:: Extract to read ::
I wrote about the murders of Zainab, Sahar and Geeti Shafia and their father's first wife Rona over two years ago, when their bodies were found in the Rideau Canal in Kingson, Ontario:
Three or so weeks back, a submerged car was found in the Rideau Canal in Kingston, Ont., containing the bodies of three teenage girls and their aunt — a story initially reported as Mysterious Death Of 4 Quebecers Baffles Kingston Police. When it emerged that the four female Quebecers were, in fact, Muslim, the tearful parents offered up a strange tale of an impromptu midnight driving lesson gone tragically wrong (Driving Lesson May Have Led To Drowning).
La Presse is now reporting that the girls' father, mother, and brother have been arrested en route to Montreal Airport, and that the deceased "aunt" or (alternatively) "cousin" was, in fact, the girls' father's first wife. The words "crime d'honneur" are beginning to creep into newspaper accounts.
Not over at The Atlantic Monthly, where a certain snippy dweeb whose name is too boring to type thought Phyllis Chesler and I were getting too worked up over North American "honour killings".
The girls' father, mother and brother are all now on trial for their murder, and we're a long way from "midnight driving lessons" gone "tragically wrong":
Later in July, detectives placed a bug in the family minivan, and were soon listening to conversations where Mr. Shafia called his daughters whores and exhorted the devil to "s— on their graves."
That telling detail is from Christie Blatchford's fine trial coverage, and it gets to the heart of why "honour killing" is too disturbing for the multiculti diversity-celebrating relativists even to acknowledge. The body count at Kingston is "29 per cent of the Montreal Massacre", but the feminists who happily used Gamil Gharbi/Marc Lepine to indict the massed ranks of Canadian menfolk are disinclined to dip their toes into the waters of the Rideau - even though this mass murder is far more telling about a culture of misogyny. The Kingston Trio plus the first Mrs Shafria weren't victims of a crime passionnel committed by a momentarily angry father unable to bear what he saw as his daughters' disobedience, but of a cold, pre-meditated, well planned act of quadruple murder in which pretty much everyone in the family who wasn't a designated victim was in on the crime. Think about it: This is a world in which a father and mother sit around the kitchen table with their son plotting how to kill their three daughters. At a certain level, such people are not fully human.
:::
> [Study questions]:
**1)** In the column on the Shafia murders above, translate this sentence into Spanish: "The words "crime d'honneur" are beginning to creep into newspaper accounts."
**2)** Name the four murder victims that the column on the Shafia murders identifies by name.
**3)** Write the next paragraph of the column on the Shafia murders, following on from its final sentence.
:: Data to examine ::
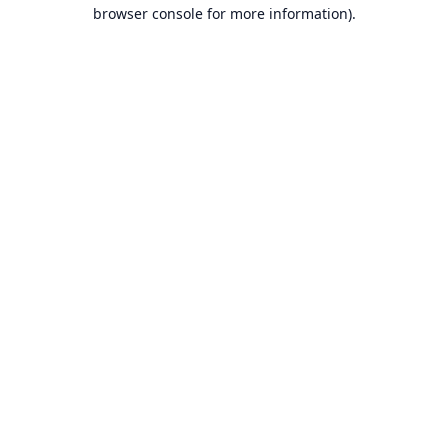
browser console for more information).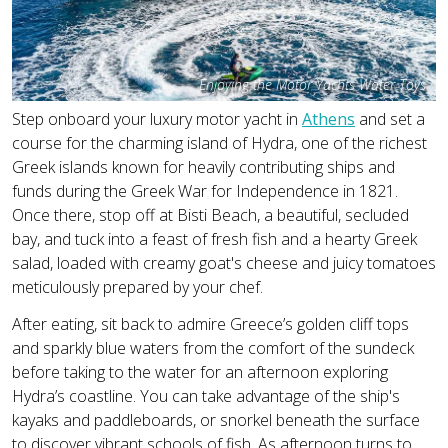
Enjoying the Motor Yachts Water Toys
Step onboard your luxury motor yacht in
Athens
and set a
course for the charming island of Hydra, one of the richest
Greek islands known for heavily contributing ships and
funds during the Greek War for Independence in 1821.
Once there, stop off at Bisti Beach, a beautiful, secluded
bay, and tuck into a feast of fresh fish and a hearty Greek
salad, loaded with creamy goat's cheese and juicy tomatoes
meticulously prepared by your chef.
After eating, sit back to admire Greece’s golden cliff tops
and sparkly blue waters from the comfort of the sundeck
before taking to the water for an afternoon exploring
Hydra’s coastline. You can take advantage of the ship's
kayaks and paddleboards, or snorkel beneath the surface
to discover vibrant schools of fish. As afternoon turns to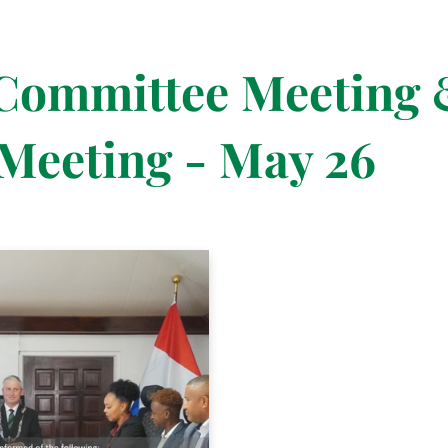
 Committee Meeting 
Meeting - May 26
:::
> [Responses for each task]:
**1)** Las palabras «crime d'honneur» están empezando a colarse en las crónicas de los periódicos.

**2)** Zainab Shafia, Sahar Shafia, Geeti Shafia, Rona

**3)**
But they are fully Canadian, at least in the legal sense. They came to Quebec from Afghanistan in 2007. And, for all the sympathetic media murmurings about the difficulties of transitioning from a highly traditional culture to a First World society, the Shafias did find certain uses for modernity: In planning the killing of his sisters, Hamed used a Google search - "where to commit a murder".
It's hard to see what Canada has to gain from admitting significant numbers of people from the culture that spawned the Shafias. Perhaps in time one could make functioning western citizens of them, but it would be a slow process and, even if we had the stomach for it, would be unlikely to justify itself in cost-benefit terms. So instead they come and settle into a culture that asks nothing of them. And slowly but remorselessly we adapt to them: Police departments learn to tiptoe round touchy subjects like "honour killing"; hospitals evolve from "FGM" (the pejorative "female genital mutilation") to "FGC" (the less judgmental "female genital cutting"); and a courthouse in Ontario discreetly reorders its day in order not to inconvenience the translators that "Canadian citizens" now require:
On Fridays, the judge told the jurors, the lunch schedule will be shifted so the interpreters, all male, can get to mosque for prayers.
The multicultural experiment is not worth it. By the time those who foisted it on the post-war west acknowledge that, it will be too late.